If you’ve only just started grad school, or if you’re getting ready to finish, there are a ton of great reasons to take the OTS course this summer. The Organization for Tropical Studies courses aren’t just for tropical biologists, and the experience is useful for all ecology grad students.
- Breadth of research methods — Gain experience in running experiments in a great variety of biomes, fields, and taxa. No matter your speciality, it can be useful and important to know how to mark insects, do biogeochemistry and microbial ecology, dissect flowers and do pollination experiments, mist net birds and bats, make and analyze sound recordings, and much, much more.
- Making connections — You will work very closely with a large number of faculty from universities all over the United States and elsewhere. More important, you’re in the course with a bunch of other grad students who are typically fun-loving and academically talented. The course is work hard-play hard environment and you’ll go back home with new friends and colleagues, some of whom you’ll stay in touch with for the remainder of your career. You want to emerge from grad school with a network that goes well beyond your own institution. This is a great way to make that happen.
- Experimental design — This course will have you designing and conducting experiments at many different sites in small groups. This really helps you learn how to develop the right questions, design the most appropriate experiments and that you’ve had the best analysis in mind the whole time.
- Data analysis — Because you are involved in so many experiments, you gain experience with may kinds of analysis. The course has expert faculty including well-recognized statistical gurus who communicate in common English. You’ll get training in R to give you the tools that you need.
- Science communication skills — Learn how to produce media that communicate your science with the public, by working with PhD scientists/filmmakers. Here are the tremendous results from a brief science communication project on the OTS course, from a post on the National Geographic Explorers Journal. The course runs its own blog and you have an opportunity to create podcasts and posts.
- Experience with conservation in action — You’ll have the chance to interact with land managers and conservation professionals on the sites of ongoing projects. If you’re thinking about getting into the this aspect of the ecology business, you’ll have experiences and opportunities with making connections.
- Tropical nature — If you haven’t ever spent time in the tropics, the biological diversity is stunning compared to the meager biota of the temperate zone. You get to see these biomes in the company of researchers who are experts in this environment and conduct a number of experiments. If you want to learn natural history and biodiversity, this is a chance to be in the field with the experts who can show you what you what to learn.
- Units — You get six credit hours from the University of Costa Rica that (typically) count towards the coursework requirements of your program. So, there’s that, too.

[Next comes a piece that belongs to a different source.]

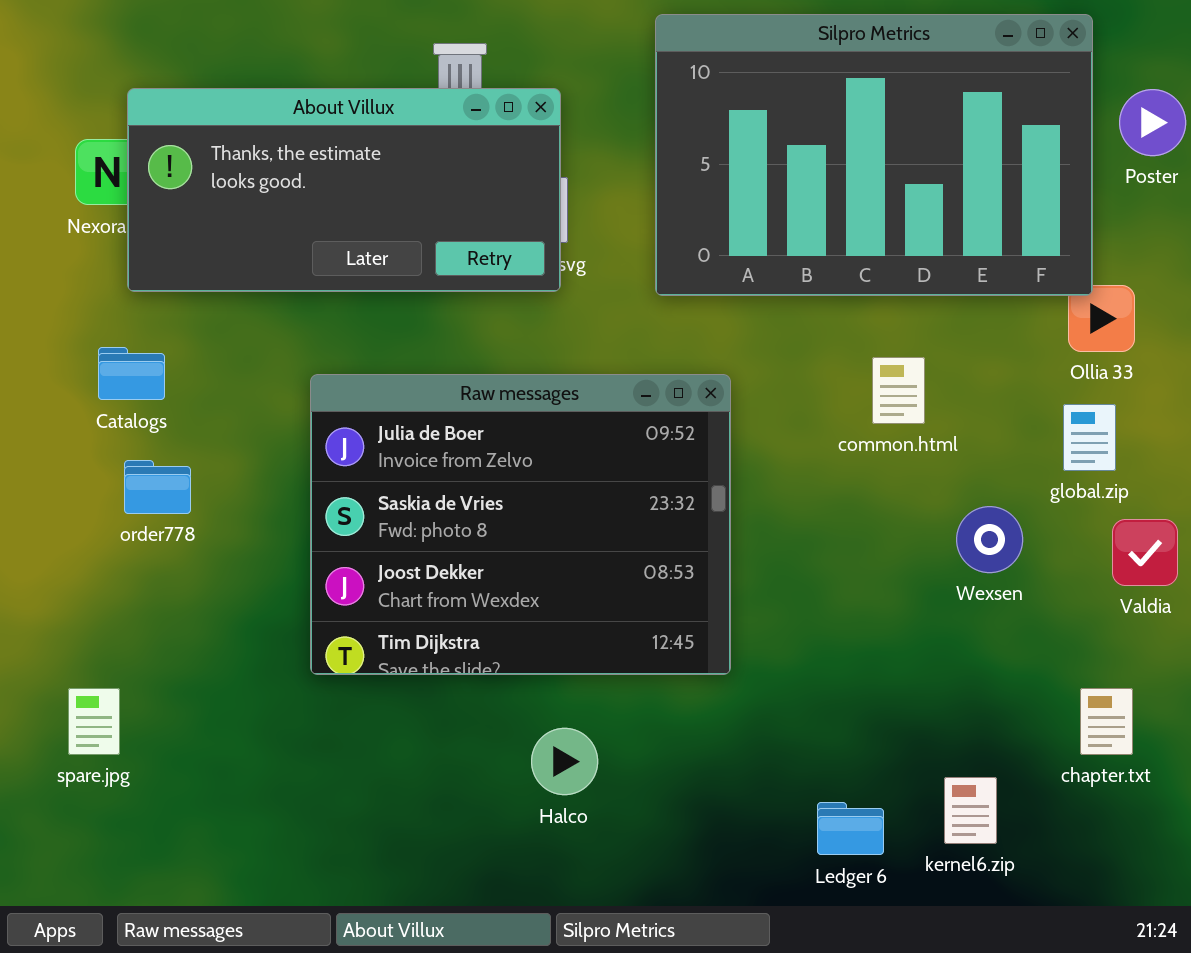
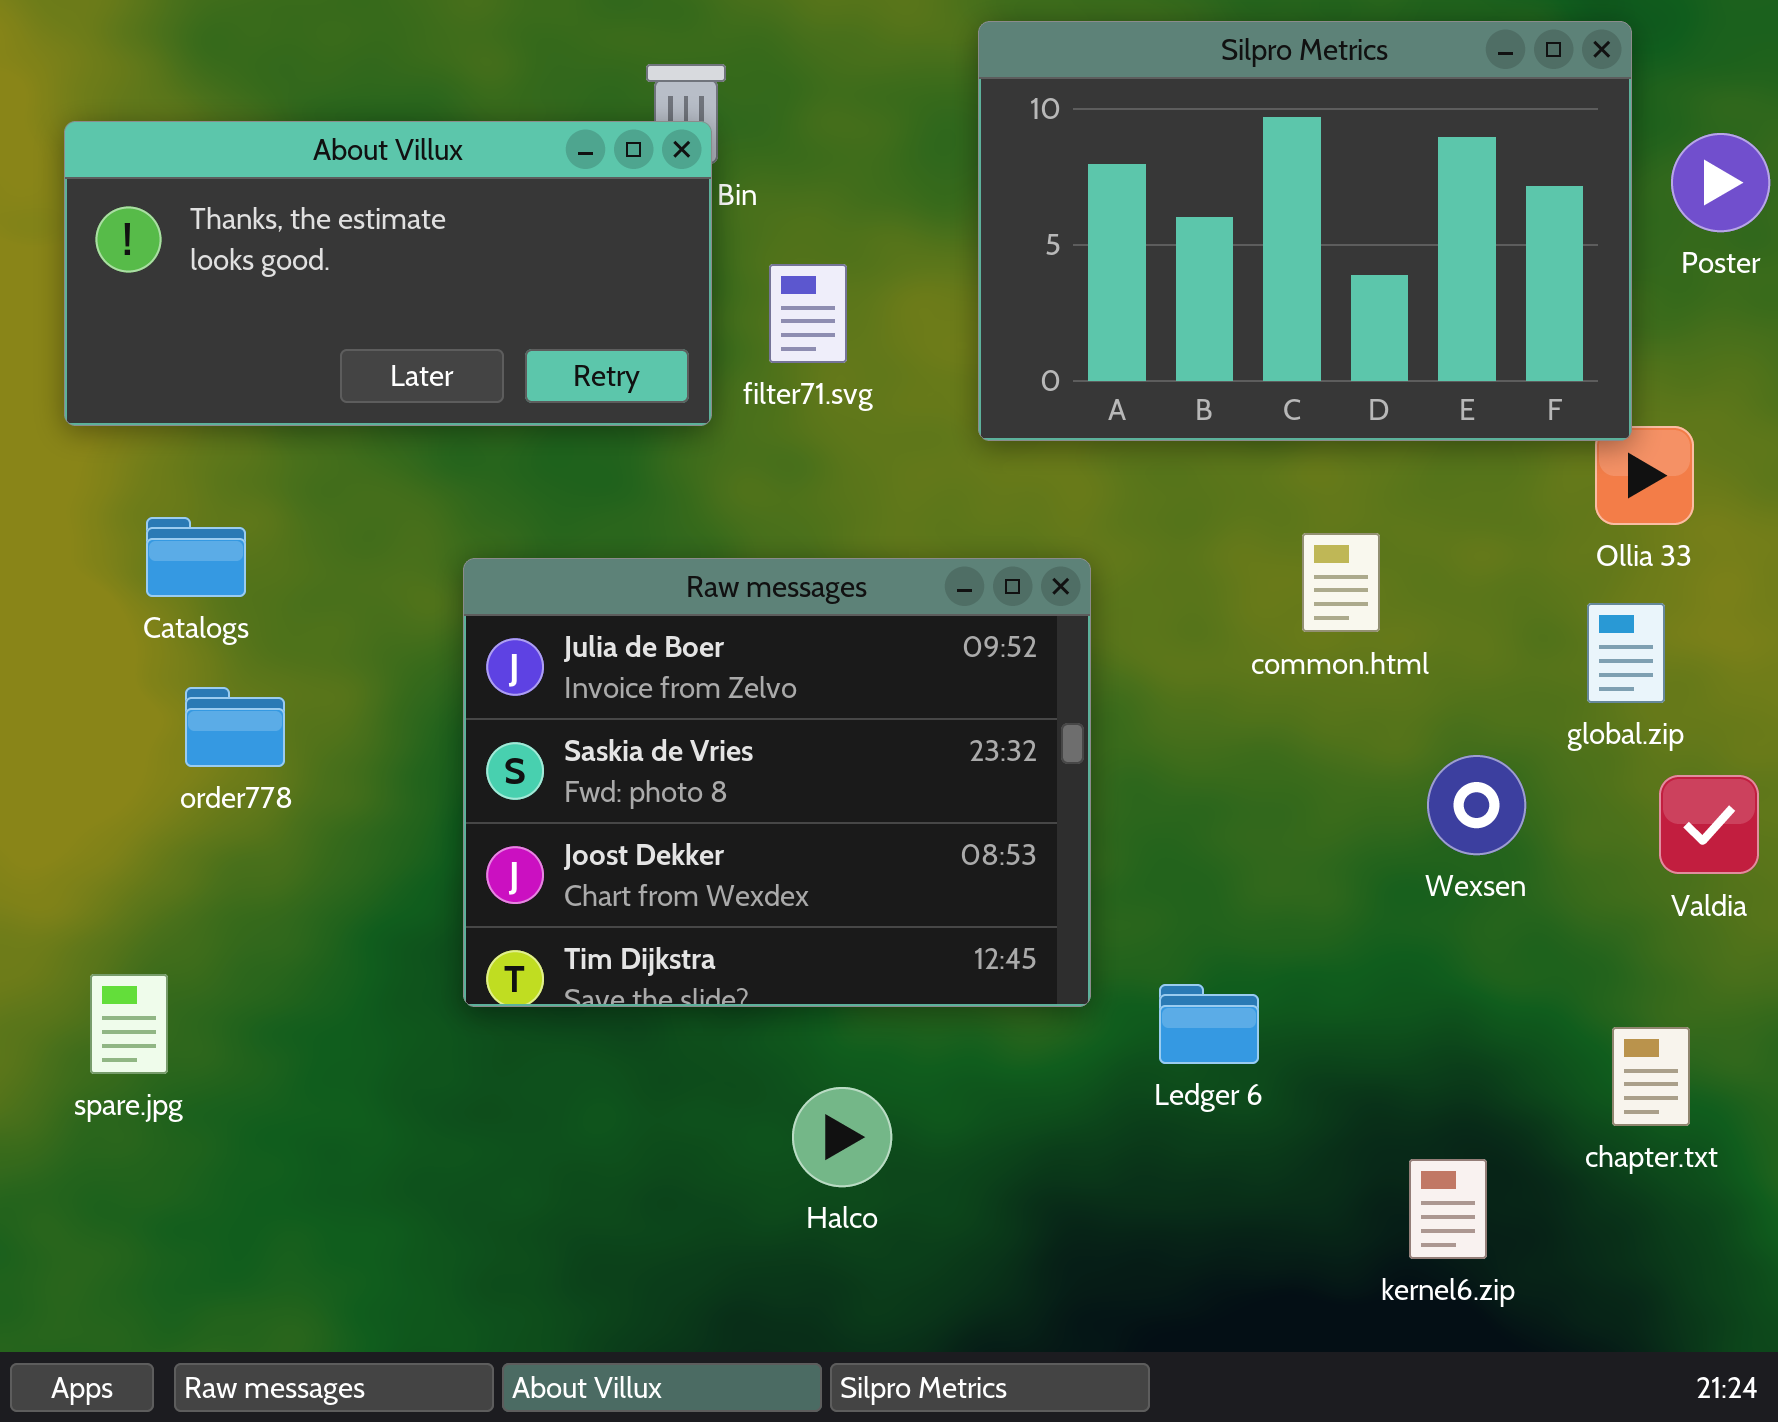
About Villux: [127,88,561,292] -> [64,121,712,426], moved
spare.jpg: [68,688,120,755] -> [90,974,168,1074], moved
Ledger 6: [817,802,884,855] -> [1159,984,1259,1064], moved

Speaking just from my own experience, the course gave me so many skills — and ideas — that have been useful in many unpredictable ways. I’ve yet to meet anybody who has taken the course who has said it is anything short of incredibly useful, and I think everybody has rated it as a spectacular experience. In the course of your graduate career, it definitely is worth your time.
Here’s a pdf flyer with more info.
Here is the link to the course for summer 2014, with its list of great faculty and remarkable sites the course visits, and instructions on how to apply. The deadline for applications is just over a week away, but then there are rolling admissions afterwards.
Thanks for writing this! It’s interview season in the department I’m in, and I’ve just spent two days making the case to future grad students that they should all take the OTS course, wherever they end up!
My immediate response to your excellent recent post on natural history was to start writing a blog post on why I love OTS so much (I’m an undergrad and grad alum of the South Africa and Costa Rica programs, respectively), because OTS is where I really learnt the value of natural history. I’ll still be writing that piece, but will make sure to link here, and spread this post to any incoming ecology or evolutionary biology grad student I know!
Great post Terry. What is the opinion on faculty taking an OTS course if they didn’t get to in grad school?
A fresh postdoc, perhaps. But for faculty members, I’d recommend one of a variety of OTS speciality courses. I helped out a bit with a Tropical Social Insects course, and when I was at La Selva last time there was a Spider/Arachnid course on station. Upcoming are courses in tropical plant systematics, and another about monitoring vertebrates using camera traps, for example.
There are also funding opportunities to work at field stations in the tropics that are quite open to people who haven’t worked down there before – the Smithsonian has fellowships to work in Panama at STRI, for example, and I bet this would be a great way for faculty members to get at least some of the exposure that you’d get on an OTS course.
There has been at least one speciality course for postdocs/junior faculty in the past, but that was for people already experienced with tropical research.